Do you make enough time?

 

Many of my clients are not very good at training and developing their staff, but to be fair that was also true throughout my career in the corporate world.

I remember being sent on a management training course after my promotion to lead a team, but that it was almost a year after I started in the new role that I went on the course. I’d made my mistakes and learned on the job!

I also remember it was a residential course in London, so we took advantage and the family had a couple of days touring the sites. My son must have been about 8 when he asked me what I had been doing that day and I was able to truthfully reply “playing with Lego”

Why wouldn’t you train your staff? There are no good answers, only excuses. Not enough time, it’s too expensive and so on. It’s not seen as a priority for the business so gets pushed to the bottom of the to-do list.

There’s an old joke about a conversation between the finance director and the managing director that goes:

FD “What happens if we train them and the leave?”
to which the MD relies “What happens if we don’t and they stay?”

It’s not just the time on the training course though. If you don’t put into practice what you have “learned” you haven’t really learned anything. You may have had an entertaining time (any trainer worth their salt will have made the sessions fun) but that’s all.

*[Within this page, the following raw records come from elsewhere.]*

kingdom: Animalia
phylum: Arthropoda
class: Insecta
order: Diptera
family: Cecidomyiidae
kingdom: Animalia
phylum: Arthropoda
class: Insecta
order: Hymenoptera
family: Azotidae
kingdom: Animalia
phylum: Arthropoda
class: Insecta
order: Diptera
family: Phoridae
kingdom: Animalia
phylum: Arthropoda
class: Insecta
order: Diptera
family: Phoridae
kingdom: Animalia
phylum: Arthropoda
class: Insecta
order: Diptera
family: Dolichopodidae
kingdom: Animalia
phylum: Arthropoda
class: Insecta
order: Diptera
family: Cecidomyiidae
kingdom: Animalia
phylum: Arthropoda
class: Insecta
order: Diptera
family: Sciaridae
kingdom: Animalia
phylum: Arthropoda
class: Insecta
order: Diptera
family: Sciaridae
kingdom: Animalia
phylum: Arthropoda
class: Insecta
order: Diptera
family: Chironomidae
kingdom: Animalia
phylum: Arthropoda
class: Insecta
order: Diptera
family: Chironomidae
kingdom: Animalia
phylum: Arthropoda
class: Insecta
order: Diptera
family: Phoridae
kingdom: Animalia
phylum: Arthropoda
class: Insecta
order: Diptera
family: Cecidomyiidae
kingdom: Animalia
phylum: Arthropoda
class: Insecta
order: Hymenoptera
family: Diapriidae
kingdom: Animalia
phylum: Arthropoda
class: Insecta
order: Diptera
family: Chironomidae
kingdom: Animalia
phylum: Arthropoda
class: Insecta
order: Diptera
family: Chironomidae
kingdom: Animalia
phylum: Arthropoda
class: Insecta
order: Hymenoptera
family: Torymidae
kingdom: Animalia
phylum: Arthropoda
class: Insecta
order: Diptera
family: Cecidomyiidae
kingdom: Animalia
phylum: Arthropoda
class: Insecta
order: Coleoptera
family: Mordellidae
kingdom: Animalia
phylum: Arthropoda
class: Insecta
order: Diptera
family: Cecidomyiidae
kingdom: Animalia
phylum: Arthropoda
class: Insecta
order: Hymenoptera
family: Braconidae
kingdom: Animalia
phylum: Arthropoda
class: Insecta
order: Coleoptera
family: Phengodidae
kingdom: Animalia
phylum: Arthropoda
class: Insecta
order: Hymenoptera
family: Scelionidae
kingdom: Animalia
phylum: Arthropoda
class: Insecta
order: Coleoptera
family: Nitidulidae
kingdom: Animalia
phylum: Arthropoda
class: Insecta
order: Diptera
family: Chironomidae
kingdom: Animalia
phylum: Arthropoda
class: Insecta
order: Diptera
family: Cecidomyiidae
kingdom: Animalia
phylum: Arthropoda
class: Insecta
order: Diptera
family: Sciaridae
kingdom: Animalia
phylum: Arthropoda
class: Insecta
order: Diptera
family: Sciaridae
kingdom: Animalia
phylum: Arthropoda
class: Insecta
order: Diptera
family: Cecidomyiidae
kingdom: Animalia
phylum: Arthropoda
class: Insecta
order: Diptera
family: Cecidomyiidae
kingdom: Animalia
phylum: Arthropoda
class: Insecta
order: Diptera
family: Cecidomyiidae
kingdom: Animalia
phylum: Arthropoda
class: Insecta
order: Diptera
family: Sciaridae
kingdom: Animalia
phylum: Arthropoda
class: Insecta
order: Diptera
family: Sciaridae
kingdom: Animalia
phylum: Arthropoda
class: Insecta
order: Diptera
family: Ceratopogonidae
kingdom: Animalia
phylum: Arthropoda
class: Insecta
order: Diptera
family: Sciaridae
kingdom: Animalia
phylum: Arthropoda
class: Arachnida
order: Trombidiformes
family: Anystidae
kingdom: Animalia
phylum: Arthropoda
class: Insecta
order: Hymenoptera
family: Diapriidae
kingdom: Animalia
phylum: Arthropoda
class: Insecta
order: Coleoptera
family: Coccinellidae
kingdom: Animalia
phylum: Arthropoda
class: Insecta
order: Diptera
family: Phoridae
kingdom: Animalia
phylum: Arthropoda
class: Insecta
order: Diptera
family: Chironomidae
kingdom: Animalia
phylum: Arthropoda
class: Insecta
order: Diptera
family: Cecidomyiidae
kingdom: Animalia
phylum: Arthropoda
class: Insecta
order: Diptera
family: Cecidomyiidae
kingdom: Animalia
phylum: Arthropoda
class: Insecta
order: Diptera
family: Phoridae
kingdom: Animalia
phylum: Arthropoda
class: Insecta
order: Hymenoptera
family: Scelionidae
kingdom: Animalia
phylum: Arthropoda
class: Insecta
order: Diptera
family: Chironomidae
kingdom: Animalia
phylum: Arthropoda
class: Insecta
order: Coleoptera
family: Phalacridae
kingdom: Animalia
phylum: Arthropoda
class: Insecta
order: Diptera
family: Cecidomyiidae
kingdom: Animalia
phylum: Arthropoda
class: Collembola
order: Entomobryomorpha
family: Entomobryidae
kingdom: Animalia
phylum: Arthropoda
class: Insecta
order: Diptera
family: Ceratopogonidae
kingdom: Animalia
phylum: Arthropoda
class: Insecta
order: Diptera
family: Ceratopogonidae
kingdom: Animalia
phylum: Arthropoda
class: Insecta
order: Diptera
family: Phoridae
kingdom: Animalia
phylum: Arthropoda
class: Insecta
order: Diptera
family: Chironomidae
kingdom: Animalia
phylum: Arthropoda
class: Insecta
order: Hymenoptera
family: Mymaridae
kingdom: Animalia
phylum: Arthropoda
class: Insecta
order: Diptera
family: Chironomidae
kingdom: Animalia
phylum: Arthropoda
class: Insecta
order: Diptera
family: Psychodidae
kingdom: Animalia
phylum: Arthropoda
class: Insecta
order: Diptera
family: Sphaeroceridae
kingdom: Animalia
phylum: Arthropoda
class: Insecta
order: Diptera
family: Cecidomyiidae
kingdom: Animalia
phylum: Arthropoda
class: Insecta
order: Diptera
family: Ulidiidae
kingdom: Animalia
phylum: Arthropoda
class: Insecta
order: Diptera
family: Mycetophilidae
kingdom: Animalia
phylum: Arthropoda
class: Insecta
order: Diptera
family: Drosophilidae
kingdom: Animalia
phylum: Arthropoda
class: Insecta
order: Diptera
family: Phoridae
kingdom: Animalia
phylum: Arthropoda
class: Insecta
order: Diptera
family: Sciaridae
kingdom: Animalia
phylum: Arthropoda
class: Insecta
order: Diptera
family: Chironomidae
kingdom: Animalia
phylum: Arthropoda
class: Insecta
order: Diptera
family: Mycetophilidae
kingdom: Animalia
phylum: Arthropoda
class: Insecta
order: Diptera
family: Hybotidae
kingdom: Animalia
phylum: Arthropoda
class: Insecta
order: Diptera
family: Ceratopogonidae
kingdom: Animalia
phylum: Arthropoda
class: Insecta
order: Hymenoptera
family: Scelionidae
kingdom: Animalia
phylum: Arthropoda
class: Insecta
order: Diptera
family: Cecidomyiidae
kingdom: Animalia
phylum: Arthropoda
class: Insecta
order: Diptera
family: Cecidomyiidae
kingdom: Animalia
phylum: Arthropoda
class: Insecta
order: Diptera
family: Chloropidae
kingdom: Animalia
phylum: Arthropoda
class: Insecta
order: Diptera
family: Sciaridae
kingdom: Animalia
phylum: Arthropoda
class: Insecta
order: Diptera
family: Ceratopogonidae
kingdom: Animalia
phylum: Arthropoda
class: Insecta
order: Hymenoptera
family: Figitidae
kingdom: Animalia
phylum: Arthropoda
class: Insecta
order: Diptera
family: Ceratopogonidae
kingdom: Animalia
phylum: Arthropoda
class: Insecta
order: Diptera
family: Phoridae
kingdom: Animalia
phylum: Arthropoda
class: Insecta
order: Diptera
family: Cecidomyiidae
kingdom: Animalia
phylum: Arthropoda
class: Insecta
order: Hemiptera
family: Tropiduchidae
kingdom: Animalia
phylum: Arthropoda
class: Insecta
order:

That’s a lot like the bookshelf in many offices, groaning with business tomes from the great and good, most of them unread. Take a look around your office – I know I have a few and I am sure you do to. My speaking colleague Nigel Risner calls the phenomenon “shelf development”

If you don’t take time after the training to put it into action, you wasted your time and money. If you don’t read and absorb the lessons from that book, you wasted your money.